:: KUTIPAN DOKUMEN ::

★ ★ ★ ★ ★

4.  Masyarakat Indonesia yang mengejar kesejahteraannya sendiri dengan keringatnya sendiri, dengan kerjasama dalam solidaritas sosial, mengikuti petunjuk-petunjuk pemerintahnya, dan masyarakat yang bersedia berkorban dalam suatu perjalanan panjang kehidupan berbangsa.
Ben Mboi juga konsen terhadap dinamika penyelenggaraan pemerintahan daerah di Indonesia, menurut Ben Mboi teori desentralisasi yang akan datang sebaiknya memperhatikan kondisi particular (khusus) setempat. Teori organisasi di Indonesia haruslah berorientasi pada kebutuhan khusus, pada aspek fisik, geografis, sosial, kultural, ekonomi, dan ekosistem. Secara garis besar dapat ditarik kesimpulan sebagai berikut: desentralisasi politik atau territorial tidak berhimpitan dengan desentralisasi fungsional, dengan kata lain pertimbangan-pertimbangan teknis fungsional tidak otomatis dapat selaras dengan pertimbangan-pertimbangan politik, demi efektifitas dan efesiensi pelayanan.

★ ★ ★ ★ ★

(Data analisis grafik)
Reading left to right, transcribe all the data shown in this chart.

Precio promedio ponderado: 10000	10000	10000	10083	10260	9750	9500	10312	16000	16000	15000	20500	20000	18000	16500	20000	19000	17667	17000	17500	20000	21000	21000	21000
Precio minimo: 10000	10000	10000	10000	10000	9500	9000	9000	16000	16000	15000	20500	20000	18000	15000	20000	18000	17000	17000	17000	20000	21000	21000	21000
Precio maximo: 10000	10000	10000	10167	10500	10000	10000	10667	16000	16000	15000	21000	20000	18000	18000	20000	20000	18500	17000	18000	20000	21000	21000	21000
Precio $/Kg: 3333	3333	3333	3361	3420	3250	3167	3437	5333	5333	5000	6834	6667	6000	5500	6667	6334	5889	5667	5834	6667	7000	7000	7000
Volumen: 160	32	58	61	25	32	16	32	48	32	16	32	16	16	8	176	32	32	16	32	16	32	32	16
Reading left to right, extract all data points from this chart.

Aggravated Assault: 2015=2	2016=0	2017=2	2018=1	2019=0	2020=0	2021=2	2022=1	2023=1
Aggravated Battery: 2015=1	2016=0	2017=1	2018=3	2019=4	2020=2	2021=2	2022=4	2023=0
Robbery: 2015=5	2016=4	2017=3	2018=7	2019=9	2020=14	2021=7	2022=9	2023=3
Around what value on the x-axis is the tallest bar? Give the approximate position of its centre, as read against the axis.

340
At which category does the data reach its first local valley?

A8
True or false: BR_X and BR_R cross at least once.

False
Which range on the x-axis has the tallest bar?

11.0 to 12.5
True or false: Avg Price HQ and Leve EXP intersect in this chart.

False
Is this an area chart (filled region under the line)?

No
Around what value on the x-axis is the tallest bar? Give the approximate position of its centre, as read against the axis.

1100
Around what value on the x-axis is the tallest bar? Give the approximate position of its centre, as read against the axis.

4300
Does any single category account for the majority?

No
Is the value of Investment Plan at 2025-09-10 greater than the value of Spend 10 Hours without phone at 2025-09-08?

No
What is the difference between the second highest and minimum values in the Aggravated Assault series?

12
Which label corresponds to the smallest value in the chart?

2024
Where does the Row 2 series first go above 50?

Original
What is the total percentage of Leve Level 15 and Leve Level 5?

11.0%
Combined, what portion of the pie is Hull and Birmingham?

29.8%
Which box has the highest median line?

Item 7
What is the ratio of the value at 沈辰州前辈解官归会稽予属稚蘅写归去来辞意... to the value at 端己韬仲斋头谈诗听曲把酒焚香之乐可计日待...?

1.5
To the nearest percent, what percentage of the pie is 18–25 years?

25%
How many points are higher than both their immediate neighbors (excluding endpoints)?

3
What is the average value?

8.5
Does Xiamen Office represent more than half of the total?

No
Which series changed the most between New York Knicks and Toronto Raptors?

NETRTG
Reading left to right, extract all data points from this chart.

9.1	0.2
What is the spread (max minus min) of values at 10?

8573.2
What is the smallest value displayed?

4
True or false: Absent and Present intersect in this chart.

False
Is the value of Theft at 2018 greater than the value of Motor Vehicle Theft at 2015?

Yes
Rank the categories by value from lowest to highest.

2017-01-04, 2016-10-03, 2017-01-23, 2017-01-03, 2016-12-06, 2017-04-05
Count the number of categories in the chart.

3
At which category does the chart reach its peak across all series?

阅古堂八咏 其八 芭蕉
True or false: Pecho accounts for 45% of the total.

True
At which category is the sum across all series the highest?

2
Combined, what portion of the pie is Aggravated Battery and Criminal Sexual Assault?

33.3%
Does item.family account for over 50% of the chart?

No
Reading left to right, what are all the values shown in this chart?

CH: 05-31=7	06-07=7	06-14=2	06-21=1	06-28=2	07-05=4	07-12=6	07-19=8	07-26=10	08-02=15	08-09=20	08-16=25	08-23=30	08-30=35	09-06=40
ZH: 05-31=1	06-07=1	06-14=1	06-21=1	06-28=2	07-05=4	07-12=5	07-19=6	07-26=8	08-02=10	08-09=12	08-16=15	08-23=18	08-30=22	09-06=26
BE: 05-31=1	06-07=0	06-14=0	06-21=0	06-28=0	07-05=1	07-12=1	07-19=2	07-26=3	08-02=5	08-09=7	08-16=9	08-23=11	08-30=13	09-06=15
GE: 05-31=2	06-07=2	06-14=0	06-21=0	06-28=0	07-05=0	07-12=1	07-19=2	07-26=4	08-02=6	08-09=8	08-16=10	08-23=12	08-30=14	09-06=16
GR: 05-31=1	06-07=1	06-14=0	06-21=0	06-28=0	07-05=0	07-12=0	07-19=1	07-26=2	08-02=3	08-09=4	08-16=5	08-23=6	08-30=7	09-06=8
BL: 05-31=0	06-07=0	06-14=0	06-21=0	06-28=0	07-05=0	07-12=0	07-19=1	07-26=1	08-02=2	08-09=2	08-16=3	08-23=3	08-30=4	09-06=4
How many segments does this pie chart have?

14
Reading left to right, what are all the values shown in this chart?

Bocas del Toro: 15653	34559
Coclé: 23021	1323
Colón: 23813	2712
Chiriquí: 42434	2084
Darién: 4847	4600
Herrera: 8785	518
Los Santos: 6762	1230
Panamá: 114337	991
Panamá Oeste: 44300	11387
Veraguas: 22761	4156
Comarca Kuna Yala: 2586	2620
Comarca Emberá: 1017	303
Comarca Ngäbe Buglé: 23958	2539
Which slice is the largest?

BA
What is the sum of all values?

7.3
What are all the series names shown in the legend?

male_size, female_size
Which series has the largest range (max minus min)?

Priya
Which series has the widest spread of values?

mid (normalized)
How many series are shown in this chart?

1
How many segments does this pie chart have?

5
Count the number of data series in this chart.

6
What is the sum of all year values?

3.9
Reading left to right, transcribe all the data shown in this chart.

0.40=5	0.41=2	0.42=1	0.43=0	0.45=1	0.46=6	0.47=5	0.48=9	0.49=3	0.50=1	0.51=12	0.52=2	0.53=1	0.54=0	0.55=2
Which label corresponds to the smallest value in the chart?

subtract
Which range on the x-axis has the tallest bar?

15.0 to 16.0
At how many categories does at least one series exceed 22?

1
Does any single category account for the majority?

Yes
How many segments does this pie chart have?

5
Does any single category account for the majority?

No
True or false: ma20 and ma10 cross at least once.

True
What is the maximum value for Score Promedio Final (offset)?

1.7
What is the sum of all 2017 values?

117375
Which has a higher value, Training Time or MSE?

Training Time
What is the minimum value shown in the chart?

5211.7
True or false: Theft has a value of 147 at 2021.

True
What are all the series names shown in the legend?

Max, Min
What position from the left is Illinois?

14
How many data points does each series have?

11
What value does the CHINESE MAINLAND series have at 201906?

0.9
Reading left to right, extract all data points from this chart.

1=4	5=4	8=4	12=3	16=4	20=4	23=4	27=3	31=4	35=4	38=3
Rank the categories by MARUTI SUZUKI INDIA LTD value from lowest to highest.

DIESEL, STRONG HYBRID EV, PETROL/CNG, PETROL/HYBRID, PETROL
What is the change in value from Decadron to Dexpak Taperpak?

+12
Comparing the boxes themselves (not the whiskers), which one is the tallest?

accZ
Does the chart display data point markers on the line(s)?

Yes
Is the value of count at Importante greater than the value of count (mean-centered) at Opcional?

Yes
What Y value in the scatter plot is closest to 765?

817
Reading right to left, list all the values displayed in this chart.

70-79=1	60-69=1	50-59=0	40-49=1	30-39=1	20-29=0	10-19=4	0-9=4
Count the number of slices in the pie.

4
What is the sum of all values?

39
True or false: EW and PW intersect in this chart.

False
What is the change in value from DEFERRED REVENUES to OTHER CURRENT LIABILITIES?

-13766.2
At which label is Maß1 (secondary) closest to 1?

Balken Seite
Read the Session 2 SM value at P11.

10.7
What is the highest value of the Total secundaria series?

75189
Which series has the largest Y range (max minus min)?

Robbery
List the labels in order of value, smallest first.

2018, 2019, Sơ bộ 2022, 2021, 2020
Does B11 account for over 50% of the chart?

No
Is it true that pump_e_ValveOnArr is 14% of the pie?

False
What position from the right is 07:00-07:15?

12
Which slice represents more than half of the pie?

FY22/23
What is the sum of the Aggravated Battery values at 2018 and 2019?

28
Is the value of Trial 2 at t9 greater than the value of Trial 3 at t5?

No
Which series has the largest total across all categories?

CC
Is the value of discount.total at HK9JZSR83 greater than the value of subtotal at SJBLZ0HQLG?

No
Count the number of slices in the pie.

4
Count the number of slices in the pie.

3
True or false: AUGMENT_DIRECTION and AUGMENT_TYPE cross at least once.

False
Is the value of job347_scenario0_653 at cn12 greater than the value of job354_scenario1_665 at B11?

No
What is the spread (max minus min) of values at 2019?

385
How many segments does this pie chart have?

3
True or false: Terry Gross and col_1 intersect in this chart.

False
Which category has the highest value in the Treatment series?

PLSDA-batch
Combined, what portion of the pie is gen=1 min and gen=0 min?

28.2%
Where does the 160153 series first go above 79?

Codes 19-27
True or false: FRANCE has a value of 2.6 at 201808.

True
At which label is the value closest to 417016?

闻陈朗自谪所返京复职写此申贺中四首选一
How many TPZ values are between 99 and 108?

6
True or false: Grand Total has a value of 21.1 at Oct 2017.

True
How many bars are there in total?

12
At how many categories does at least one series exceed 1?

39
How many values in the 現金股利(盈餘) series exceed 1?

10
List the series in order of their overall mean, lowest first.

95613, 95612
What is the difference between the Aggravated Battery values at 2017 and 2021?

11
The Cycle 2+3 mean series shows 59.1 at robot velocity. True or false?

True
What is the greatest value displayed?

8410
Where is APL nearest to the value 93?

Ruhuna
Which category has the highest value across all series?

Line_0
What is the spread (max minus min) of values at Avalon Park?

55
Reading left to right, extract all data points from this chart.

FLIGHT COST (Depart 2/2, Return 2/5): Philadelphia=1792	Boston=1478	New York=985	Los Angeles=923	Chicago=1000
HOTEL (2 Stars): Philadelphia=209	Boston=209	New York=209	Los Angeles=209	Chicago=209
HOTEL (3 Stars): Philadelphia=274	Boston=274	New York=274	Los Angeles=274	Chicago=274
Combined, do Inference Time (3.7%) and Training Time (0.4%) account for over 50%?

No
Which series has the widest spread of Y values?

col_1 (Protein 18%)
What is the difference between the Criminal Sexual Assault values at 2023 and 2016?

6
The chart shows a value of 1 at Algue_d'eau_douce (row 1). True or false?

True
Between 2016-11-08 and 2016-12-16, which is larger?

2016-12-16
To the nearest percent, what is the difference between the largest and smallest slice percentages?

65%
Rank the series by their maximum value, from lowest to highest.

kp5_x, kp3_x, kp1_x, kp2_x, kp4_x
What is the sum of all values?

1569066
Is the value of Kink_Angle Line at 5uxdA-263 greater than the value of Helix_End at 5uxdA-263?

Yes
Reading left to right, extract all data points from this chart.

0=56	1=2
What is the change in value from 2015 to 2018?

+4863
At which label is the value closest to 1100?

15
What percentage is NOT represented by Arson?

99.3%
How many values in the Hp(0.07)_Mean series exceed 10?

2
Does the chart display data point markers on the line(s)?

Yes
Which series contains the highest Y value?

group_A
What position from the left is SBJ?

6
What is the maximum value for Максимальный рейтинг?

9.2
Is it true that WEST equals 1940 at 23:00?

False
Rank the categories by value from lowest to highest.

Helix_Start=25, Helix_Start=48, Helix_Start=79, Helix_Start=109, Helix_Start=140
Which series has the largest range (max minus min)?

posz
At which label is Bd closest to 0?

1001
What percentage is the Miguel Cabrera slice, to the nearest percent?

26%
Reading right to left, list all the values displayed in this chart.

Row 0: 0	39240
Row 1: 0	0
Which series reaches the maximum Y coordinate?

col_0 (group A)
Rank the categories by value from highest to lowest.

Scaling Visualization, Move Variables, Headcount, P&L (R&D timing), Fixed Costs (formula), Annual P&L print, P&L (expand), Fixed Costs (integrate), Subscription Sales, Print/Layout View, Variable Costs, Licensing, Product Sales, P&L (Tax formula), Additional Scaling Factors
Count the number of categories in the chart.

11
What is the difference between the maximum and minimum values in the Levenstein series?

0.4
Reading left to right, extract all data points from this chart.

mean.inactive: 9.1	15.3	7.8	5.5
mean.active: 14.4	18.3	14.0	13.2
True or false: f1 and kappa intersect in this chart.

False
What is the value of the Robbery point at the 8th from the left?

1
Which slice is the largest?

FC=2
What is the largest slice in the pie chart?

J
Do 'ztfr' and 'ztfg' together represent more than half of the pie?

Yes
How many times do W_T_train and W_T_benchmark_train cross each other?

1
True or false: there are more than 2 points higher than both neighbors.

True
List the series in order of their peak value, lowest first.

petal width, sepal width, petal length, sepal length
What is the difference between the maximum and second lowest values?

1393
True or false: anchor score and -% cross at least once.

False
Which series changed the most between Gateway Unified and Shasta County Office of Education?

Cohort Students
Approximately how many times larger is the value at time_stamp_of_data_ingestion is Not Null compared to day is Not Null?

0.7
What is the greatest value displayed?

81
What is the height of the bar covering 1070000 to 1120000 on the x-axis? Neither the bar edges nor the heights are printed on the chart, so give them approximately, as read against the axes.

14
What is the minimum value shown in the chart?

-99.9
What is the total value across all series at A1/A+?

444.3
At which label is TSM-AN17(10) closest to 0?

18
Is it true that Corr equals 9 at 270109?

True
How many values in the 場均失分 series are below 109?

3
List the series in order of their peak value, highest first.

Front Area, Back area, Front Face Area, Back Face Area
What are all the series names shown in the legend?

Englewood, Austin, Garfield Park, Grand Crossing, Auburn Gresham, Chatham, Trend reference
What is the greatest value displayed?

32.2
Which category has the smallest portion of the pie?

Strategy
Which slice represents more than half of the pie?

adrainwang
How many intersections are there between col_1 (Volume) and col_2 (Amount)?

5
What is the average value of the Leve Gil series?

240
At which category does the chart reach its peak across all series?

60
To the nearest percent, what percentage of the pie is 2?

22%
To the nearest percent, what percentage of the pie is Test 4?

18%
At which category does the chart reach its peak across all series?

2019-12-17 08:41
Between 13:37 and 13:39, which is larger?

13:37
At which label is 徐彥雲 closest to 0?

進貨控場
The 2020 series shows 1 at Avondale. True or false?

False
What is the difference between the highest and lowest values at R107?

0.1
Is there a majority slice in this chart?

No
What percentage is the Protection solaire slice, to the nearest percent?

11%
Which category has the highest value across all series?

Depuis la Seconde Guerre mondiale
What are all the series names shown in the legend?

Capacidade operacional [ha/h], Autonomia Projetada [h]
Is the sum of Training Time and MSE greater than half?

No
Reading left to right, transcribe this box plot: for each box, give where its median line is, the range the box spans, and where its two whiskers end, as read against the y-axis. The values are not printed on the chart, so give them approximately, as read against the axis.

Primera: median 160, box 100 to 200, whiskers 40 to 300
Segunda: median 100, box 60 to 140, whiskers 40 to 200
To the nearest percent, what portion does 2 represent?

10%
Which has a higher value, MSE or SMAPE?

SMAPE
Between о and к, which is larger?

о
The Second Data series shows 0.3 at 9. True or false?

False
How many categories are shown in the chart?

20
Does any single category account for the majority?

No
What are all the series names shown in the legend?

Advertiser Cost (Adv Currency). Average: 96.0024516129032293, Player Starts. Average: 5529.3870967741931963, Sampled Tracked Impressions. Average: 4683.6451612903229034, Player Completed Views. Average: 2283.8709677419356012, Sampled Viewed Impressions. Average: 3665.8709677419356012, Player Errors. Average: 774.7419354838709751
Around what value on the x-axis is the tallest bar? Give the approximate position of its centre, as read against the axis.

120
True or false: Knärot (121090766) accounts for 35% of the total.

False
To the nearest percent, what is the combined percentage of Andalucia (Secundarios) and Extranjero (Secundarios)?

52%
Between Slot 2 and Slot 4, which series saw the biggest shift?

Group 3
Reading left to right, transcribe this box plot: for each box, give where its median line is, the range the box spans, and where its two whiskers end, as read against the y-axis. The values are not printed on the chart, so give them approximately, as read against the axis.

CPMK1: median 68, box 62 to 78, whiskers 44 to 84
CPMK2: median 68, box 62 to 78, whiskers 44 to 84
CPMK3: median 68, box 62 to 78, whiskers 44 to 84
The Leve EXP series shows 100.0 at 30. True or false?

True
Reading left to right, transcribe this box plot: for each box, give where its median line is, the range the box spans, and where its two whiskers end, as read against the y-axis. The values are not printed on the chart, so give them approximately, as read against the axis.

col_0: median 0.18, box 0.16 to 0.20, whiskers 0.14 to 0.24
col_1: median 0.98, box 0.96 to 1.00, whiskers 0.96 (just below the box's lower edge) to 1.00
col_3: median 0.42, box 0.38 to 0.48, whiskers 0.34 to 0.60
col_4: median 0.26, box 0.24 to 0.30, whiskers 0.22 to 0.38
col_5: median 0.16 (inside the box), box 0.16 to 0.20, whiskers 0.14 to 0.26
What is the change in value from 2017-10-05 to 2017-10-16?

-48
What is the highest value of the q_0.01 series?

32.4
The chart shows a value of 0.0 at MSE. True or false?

★ ★ ★ ★ ★

:: DAFTAR TUGAS ::
[a] Tuliskan ulang bagian kutipan dokumen dari "Ben Mboi juga" sampai "dan efesiensi pelayanan.".
[b] Menurut Ben Mboi dalam kutipan dokumen, apa yang sebaiknya diperhatikan oleh teori desentralisasi yang akan datang?

:: JAWABAN PER TUGAS ::
[a]
Ben Mboi juga konsen terhadap dinamika penyelenggaraan pemerintahan daerah di Indonesia, menurut Ben Mboi teori desentralisasi yang akan datang sebaiknya memperhatikan kondisi particular (khusus) setempat. Teori organisasi di Indonesia haruslah berorientasi pada kebutuhan khusus, pada aspek fisik, geografis, sosial, kultural, ekonomi, dan ekosistem. Secara garis besar dapat ditarik kesimpulan sebagai berikut: desentralisasi politik atau territorial tidak berhimpitan dengan desentralisasi fungsional, dengan kata lain pertimbangan-pertimbangan teknis fungsional tidak otomatis dapat selaras dengan pertimbangan-pertimbangan politik, demi efektifitas dan efesiensi pelayanan.

[b] Kondisi particular (khusus) setempat.